Через полчаса в спальне появляется поднос, заставленный едой. Китнисс пребывает в особенно плохом настроении и молчит практически все время, пока мы едим. Только под конец она хоть немного расслабляется и предлагает посмотреть телевизор. Мое собственное настроение резко падает – теперь перспектива скандала меня не пугает.
– Ничего не выйдет, – говорю я сквозь зубы. – Твои друзья взорвали телецентр!

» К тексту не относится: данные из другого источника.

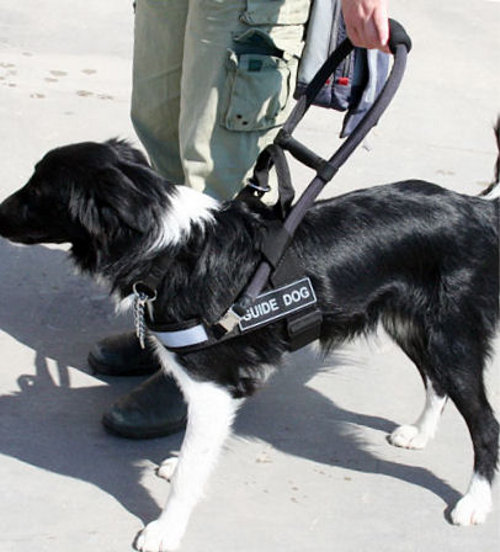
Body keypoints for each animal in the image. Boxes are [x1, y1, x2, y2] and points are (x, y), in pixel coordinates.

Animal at [0, 123, 498, 548]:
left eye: (37, 191)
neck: (170, 249)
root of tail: (473, 207)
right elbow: (196, 452)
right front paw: (180, 463)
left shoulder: (213, 386)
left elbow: (191, 471)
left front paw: (166, 528)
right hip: (412, 325)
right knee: (437, 383)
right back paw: (420, 433)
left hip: (450, 336)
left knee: (485, 422)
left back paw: (474, 501)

Сойка охает, прикрывая рот рукой. Ее изумление выглядит вполне искренним – она была здесь, во Дворце, и естественно могла не знать о готовящемся нападении, но это не помогает: я все равно злюсь. Никогда не найду оправдание войне.
Резким жестом ставлю на место стакан, из которого пил, и поднимаюсь на ноги.
– Я наелся. Пойду, пройдусь, – сообщаю я, намереваясь скрыться от Сойки до того, как она опять скажет что-нибудь невпопад, доведя меня до бешенства.
Китнисс тоже встает, но ничего не отвечает. Моя жена молча наблюдает, как я переодеваюсь в углу, возле шкафа. Не уверен, что ей многое видно – дверца достаточно широкая, чтобы почти полностью скрыть меня от глаз Китнисс, и все равно мне мерещится, будто я кожей чувствую ее взгляд.